Given passage »

---

Thursday, December 22, 2005

Idiot's Delight

Our puppy fractured her shin a few days ago, and now she drags around a yellow cast on her back leg. Titina appears unaffected by this impediment, and when we take her outside, we spend half the time trying to keep her from running all over the place.

Titina ignores her plight, and gets on with her daily routine the best she can. She provides a fitting role model for long suffering Red Sox fans everywhere.

Johnny Damon is gone. Let's move on.

The pain might be a little diminished if Damon went to Los Angeles or Baltimore or frankly anywhere but those hated Yankees, who now feature a starting lineup with players making roughly $90 million next year.

In time, he might look back wistfully at his stay in Boston, just as Bruce Hurst once did, and rue the day he chased dollars rather than bask in the glow of his adoring fans. But as Alan Embree, Kevin Millar, and Mark Bellhorn learned to their collective horror, fans can quickly turn on their heroes when their performance starts to wane.

ESPN's Colin Cowherd described Red Sox fans as the little kids who loved the cat so much that they squeezed it to death. They love to beat up on their favorite superstars, and he correctly notes that time and time again, great players, such as Pedro Martinez, Nomar Garciaparra, Mo Vaughn, Carlton Fisk, Roger Clemens, and now Damon, all seem to leave on such a sour note.

---

Data for analysis »
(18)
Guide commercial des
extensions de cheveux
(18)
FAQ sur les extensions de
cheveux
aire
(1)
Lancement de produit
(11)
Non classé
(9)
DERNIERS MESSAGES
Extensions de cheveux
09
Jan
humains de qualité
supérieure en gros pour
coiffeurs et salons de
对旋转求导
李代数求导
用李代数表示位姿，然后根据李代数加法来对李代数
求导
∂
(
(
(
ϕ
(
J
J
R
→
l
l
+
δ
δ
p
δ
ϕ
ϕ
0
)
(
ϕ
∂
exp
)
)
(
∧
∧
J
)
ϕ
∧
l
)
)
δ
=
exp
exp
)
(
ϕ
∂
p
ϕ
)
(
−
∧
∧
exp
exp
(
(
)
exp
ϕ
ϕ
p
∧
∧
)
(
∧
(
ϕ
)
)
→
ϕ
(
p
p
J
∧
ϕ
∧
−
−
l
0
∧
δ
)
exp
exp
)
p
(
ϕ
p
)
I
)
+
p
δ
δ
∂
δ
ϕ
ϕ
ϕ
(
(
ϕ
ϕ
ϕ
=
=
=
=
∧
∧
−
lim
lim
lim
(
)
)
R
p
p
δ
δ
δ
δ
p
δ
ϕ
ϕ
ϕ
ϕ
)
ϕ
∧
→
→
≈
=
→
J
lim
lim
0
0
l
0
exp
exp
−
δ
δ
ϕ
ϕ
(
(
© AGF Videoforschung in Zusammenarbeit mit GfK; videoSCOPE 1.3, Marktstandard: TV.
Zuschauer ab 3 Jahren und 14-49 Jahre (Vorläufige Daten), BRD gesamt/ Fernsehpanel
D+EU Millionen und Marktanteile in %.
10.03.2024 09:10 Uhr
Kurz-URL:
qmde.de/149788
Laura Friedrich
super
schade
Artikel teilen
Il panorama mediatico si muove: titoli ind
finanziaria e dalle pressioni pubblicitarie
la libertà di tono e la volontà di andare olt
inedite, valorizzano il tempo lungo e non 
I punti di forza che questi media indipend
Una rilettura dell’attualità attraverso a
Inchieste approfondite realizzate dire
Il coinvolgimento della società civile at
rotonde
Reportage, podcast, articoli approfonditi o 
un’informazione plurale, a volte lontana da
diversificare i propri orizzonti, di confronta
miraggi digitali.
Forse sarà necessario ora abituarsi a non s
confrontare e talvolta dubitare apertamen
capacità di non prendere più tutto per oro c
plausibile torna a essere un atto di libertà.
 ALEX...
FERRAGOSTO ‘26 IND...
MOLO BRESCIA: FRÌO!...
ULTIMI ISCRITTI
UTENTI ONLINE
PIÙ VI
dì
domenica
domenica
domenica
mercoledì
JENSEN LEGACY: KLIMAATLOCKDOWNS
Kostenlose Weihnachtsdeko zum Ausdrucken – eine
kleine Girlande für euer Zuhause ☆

---

List of tasks »
A: Answer these questions from the Idiot's Delight post, one line each:
(i) What color is the cast on the puppy's back leg?
(ii) About how much will the players in the Yankees' starting lineup be making next year?
(iii) Who described Red Sox fans as little kids who squeezed the cat to death?
B: Copy word for word the part of the Idiot's Delight post starting with "Johnny Damon is" and going on through "million next year.".

Answers to the exercise »
A:
(i) Yellow
(ii) Roughly $90 million
(iii) ESPN's Colin Cowherd

B:
Johnny Damon is gone. Let's move on.

The pain might be a little diminished if Damon went to Los Angeles or Baltimore or frankly anywhere but those hated Yankees, who now feature a starting lineup with players making roughly $90 million next year.